_Problem description:_ Return the listing exactly as it appears, but strip out the images.

_Source data:_
------------

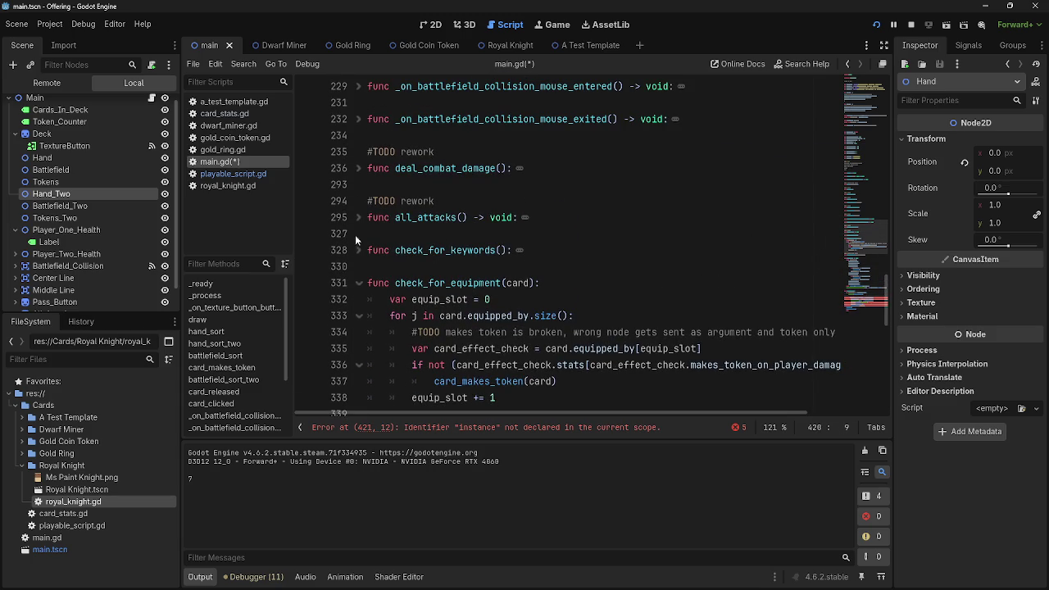
pyautogui.click(360, 218)
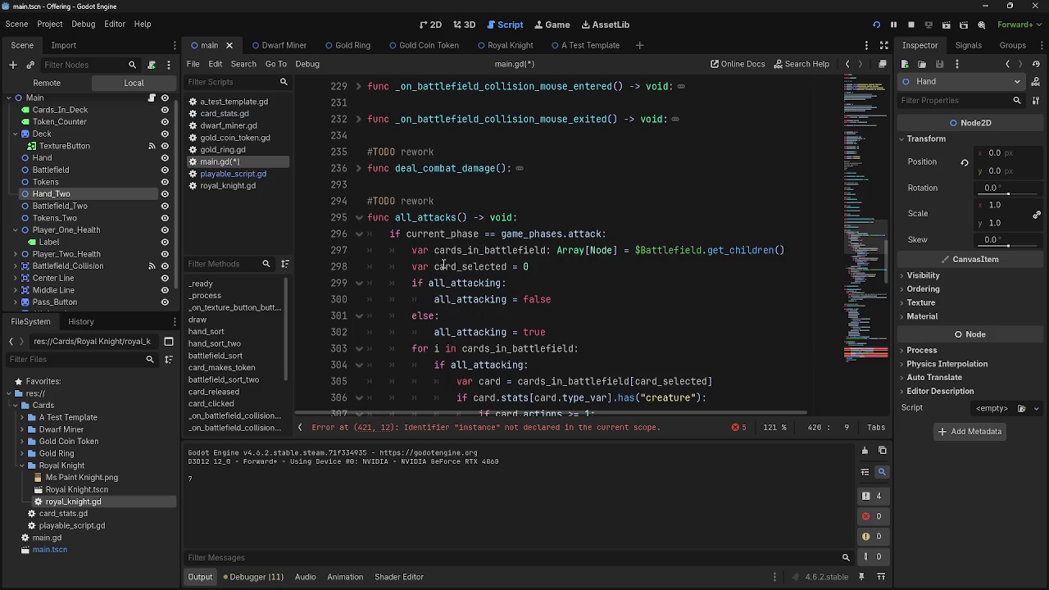
pyautogui.moveTo(407, 266); pyautogui.dragTo(562, 269)
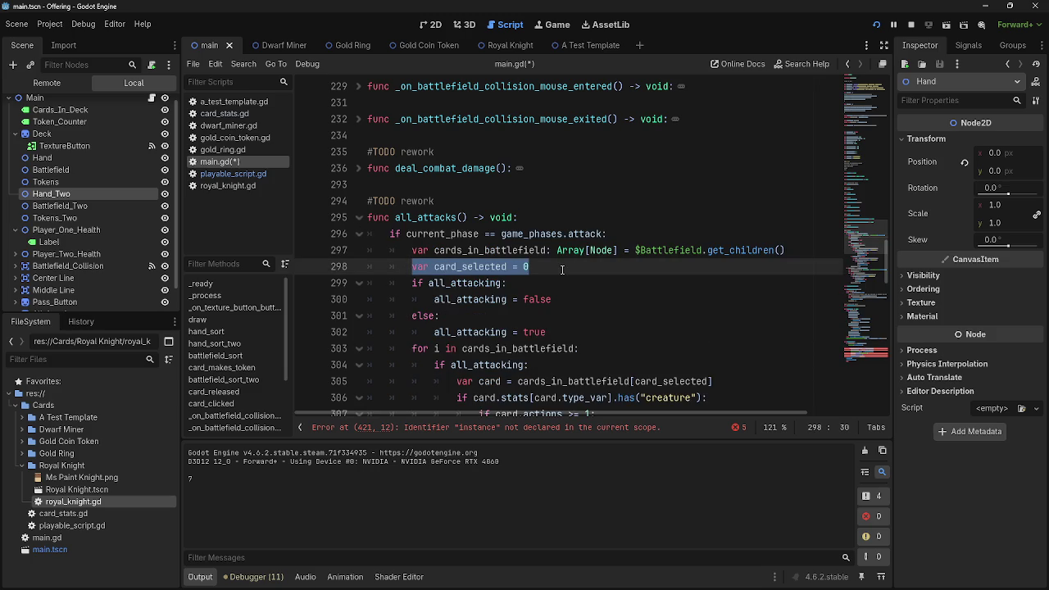
pyautogui.click(360, 218)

------------

_Result for this task:_
pyautogui.click(360, 218)
pyautogui.moveTo(407, 266); pyautogui.dragTo(562, 269)
pyautogui.click(360, 218)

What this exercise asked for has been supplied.